La anciana empezaba a ser un problema mayor de lo que había imaginado. Ricky estaba en la minúscula cocina del edificio de madera que funcionaba como vestuario del club de tenis y baños y duchas del cámping.

La mujer llevaba ya quince minutos en el retrete.

Ricky salió por la puerta a la lluvia que caía a cántaros. Comenzaba a pensar que matarla tal vez fuera la mejor opción y, ansioso, miró a través del campo hacia la autocaravana holandesa. Detrás de las cortinas corridas, las luces estaban encendidas. Sólo esperaba con todas sus fuerzas que nadie decidiera salir y utilizar estas instalaciones mientras ella se encontrara dentro, aunque tenía la seguridad de que sus amenazas la tenían lo bastante asustada como para no decir nada a nadie o cometer alguna estupidez.
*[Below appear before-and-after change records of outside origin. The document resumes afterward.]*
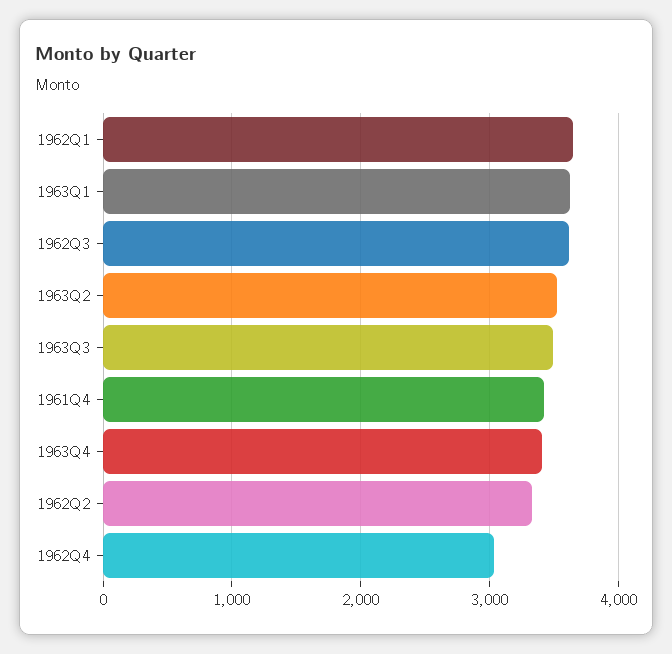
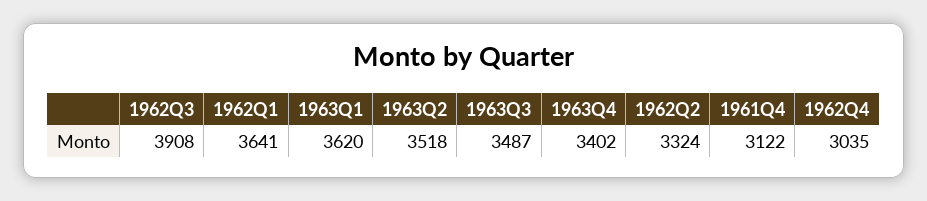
  {
    "1962Q1": 3641,
    "1963Q1": 3620,
-   "1962Q3": 3600,
+   "1962Q3": 3908,
    "1963Q2": 3518,
    "1963Q3": 3487,
-   "1961Q4": 3400,
+   "1961Q4": 3122,
    "1963Q4": 3402,
    "1962Q2": 3324,
    "1962Q4": 3035
  }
Transcurrieron cinco minutos más. Volvió a mirar su reloj: eran las nueve y media. Habían pasado tres horas desde que Abby le había colgado el teléfono. Tres horas durante las que ella habría pensado en lo ocurrido. ¿Estaría entrando en razón?

Ahora sería un buen momento, decidió.

Abrió la tapa del móvil y envió a Abby la fotografía que había tomado hacía un rato, de la cabeza de su madre asomando por la alfombra enrollada.

Añadió las palabras: «Cómoda y enrolladita en la alfombrita».